Have I Recovered Yet?

For anyone who’s experienced sudden job loss, the emotional tsunami that consumes everything in its path is, well, unexpected—as tsunamis tend to be, maybe with an earthquake as a warning sign. If you’re at day one or two of your new life, you’re likely in a state of shock and numbness. This is a documented fact by psychologists Parkes and Bowlby, who developed a grieving framework based on attachment and separation. Yes, grieving. That’s what that odd feeling is that you’ve been experiencing–even if you wanted to leave, even if you hated your boss, even if you knew it was coming because you were the last one hired and the first one fired.

Parkes and Bowlby take us through four stages of grieving and healing. After you emerge from the shock of, “What just happened to me?” you enter the stages of yearning and searching. “How did I let this happen? If only I had….taken that other job, not pissed off that board member, agreed dumbly with everything I disagreed about, not abruptly left the room when my boss started gossiping about my co-worker.” Fill in the blank. There will be many blanks you’ll be looking to fill. Guess what? It doesn’t matter. It’s time to define yourself outside of your past role and face forward not backward.

Disorientation

Moving back and forth between private questioning and public performance leads us to perhaps our most confusing stage: Disorientation. This stage is filled with emotional triggers as we try to pull together what we want to do next, what we don’t want to have in our lives anymore, how we’re going to talk about ourselves and promote ourselves while quieting the loop of negative self-talk that sing- songs us awake at three in the morning. This is a tough stage because you’re essentially drawing completely new maps of who you are. If only we could hit, “Allow location while using this App,” we might be able to sleep better at night.

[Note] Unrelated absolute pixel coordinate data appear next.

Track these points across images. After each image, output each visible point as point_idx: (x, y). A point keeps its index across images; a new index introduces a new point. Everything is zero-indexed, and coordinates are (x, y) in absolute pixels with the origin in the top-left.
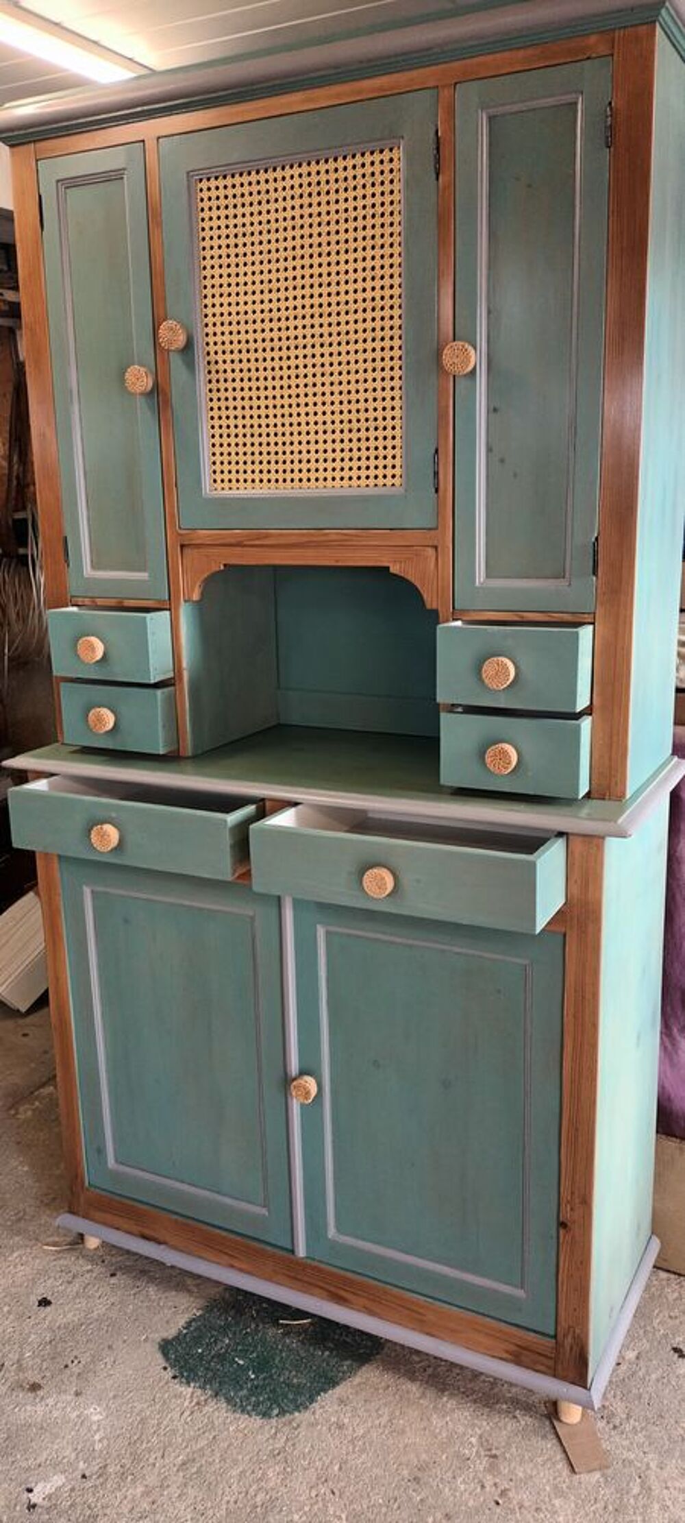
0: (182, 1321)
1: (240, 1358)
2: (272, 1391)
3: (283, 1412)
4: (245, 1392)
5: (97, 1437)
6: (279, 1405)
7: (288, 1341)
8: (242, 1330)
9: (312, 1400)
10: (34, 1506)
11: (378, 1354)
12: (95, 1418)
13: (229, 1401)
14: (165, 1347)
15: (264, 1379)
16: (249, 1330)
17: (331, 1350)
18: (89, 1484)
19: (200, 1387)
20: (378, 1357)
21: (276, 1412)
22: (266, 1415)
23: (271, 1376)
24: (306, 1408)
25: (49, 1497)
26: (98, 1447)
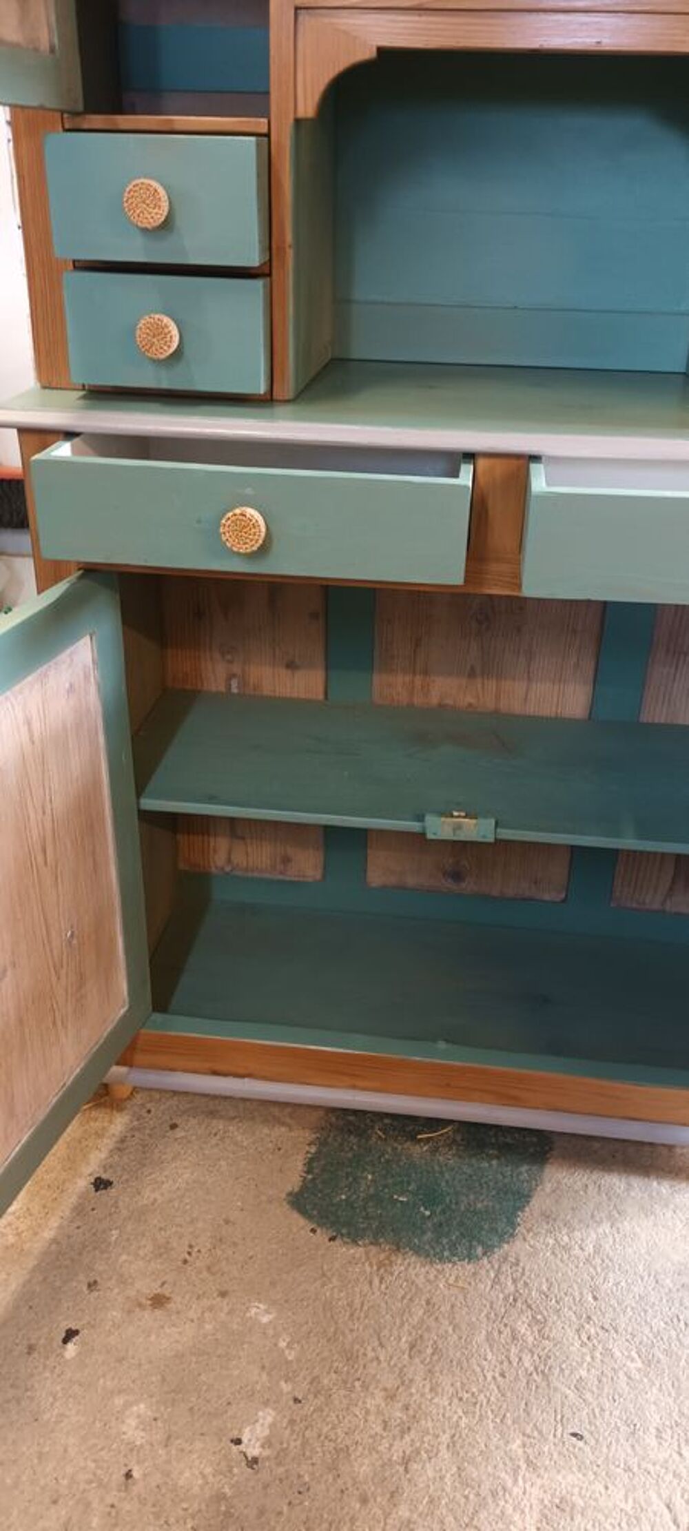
0: (297, 1165)
1: (401, 1194)
2: (461, 1224)
3: (488, 1250)
4: (429, 1235)
5: (283, 1344)
6: (479, 1242)
7: (441, 1158)
8: (380, 1158)
9: (513, 1225)
10: (255, 1460)
11: (551, 1149)
12: (265, 1319)
13: (417, 1251)
14: (298, 1201)
15: (443, 1212)
16: (387, 1156)
17: (498, 1158)
18: (308, 1408)
19: (371, 1243)
20: (555, 1153)
21: (480, 1250)
22: (470, 1257)
23: (449, 1207)
24: (512, 1235)
25: (267, 1443)
26: (291, 1356)
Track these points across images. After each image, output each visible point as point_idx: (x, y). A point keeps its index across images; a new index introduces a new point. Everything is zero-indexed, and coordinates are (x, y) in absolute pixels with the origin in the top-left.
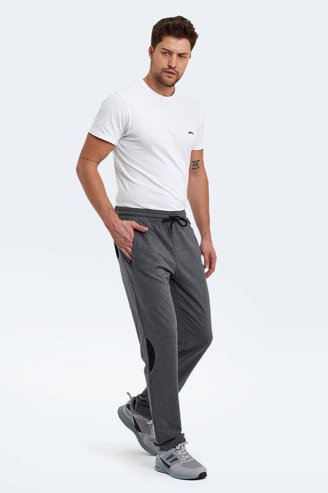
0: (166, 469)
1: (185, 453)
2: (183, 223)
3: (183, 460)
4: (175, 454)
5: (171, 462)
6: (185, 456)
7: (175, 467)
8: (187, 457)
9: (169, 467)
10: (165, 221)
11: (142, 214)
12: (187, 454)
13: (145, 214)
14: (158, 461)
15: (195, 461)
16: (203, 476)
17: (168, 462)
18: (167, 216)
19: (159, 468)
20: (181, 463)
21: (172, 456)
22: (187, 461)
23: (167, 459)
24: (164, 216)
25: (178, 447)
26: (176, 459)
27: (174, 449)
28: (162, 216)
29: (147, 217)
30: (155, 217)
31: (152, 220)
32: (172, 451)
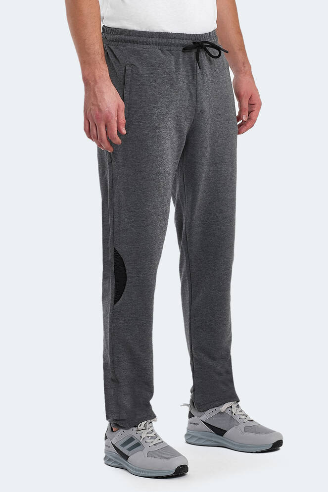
0: (122, 461)
1: (153, 435)
2: (215, 52)
3: (149, 445)
4: (137, 436)
5: (130, 449)
6: (152, 440)
7: (136, 458)
8: (156, 441)
9: (126, 457)
10: (186, 49)
11: (150, 40)
12: (156, 436)
13: (154, 40)
14: (109, 449)
15: (168, 446)
16: (181, 471)
17: (124, 450)
18: (190, 42)
19: (110, 460)
20: (146, 451)
21: (131, 439)
22: (155, 448)
23: (124, 445)
24: (185, 42)
25: (142, 426)
26: (138, 444)
27: (135, 429)
28: (181, 42)
29: (158, 44)
30: (170, 45)
31: (165, 48)
32: (132, 432)
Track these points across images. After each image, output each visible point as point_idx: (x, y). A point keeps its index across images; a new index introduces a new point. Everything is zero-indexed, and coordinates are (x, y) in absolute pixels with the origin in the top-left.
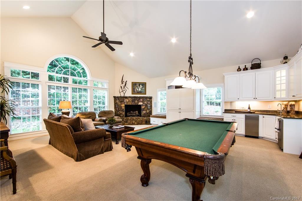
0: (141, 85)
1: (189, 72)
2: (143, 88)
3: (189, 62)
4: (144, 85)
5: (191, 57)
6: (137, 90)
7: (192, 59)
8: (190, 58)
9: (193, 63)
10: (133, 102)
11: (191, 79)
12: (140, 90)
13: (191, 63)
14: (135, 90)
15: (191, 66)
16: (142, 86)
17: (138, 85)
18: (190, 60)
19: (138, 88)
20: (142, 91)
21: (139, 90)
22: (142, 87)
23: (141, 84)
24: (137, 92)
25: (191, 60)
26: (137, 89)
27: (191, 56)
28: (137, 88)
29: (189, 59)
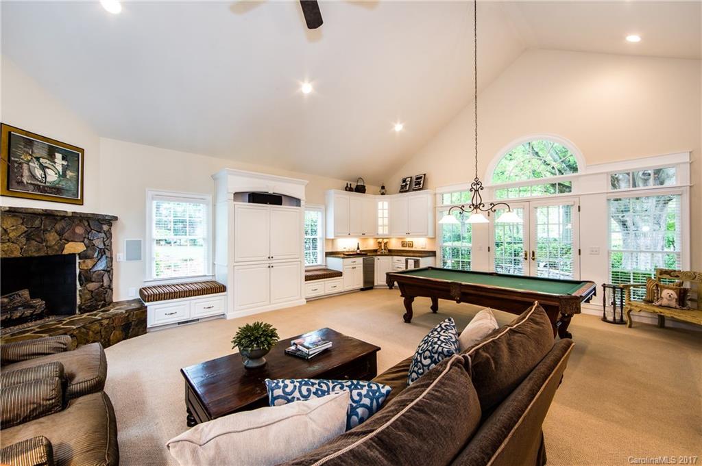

“They spend two hours on orientation at my company,” one fired leader told me, “Why don’t they spend two days on disorientation.” Leading with Edge podcaster Ashlee Livingstone and I have a plan that’s worth mentioning here. We’d like to help companies develop off-boarding programs so that everyone, no matter the circumstances, gets a thank-you release form with all the ways they made a difference and were valued while they were employed. Wouldn’t that quiet the “I’m nothing” lullaby? (Stay tuned for our Leading with Edge episode at the end of August 2022.)

Resolution

Finally, after much processing of our loss and current state of affairs, we get to the fourth stage: Reorganization and Resolution. This is where we need to be to make the best choices for ourselves going forward so that we’re no longer defining ourselves by someone else’s compass. Recently, a woman asked me how she would know if she had reached this stage—if she was fully recovered, as she put it. In my book, Involuntary Exit, I compiled a list gleaned from the women I interviewed that you can check off to confirm you’ve made it to Stage 4. Here’s one of the many indicators:

90% of your conversation no longer concerns what happened to you in the past but what is happening now.

So, have you arrived? Are you good to go? Have you waded through the muck, scrambled over cliffs and ledges, fended off the biting insects, and made it to a summit where you have a 360° view? If so, take a breath, enjoy this achievement, and begin making your way along a new path down the other side of the mountain.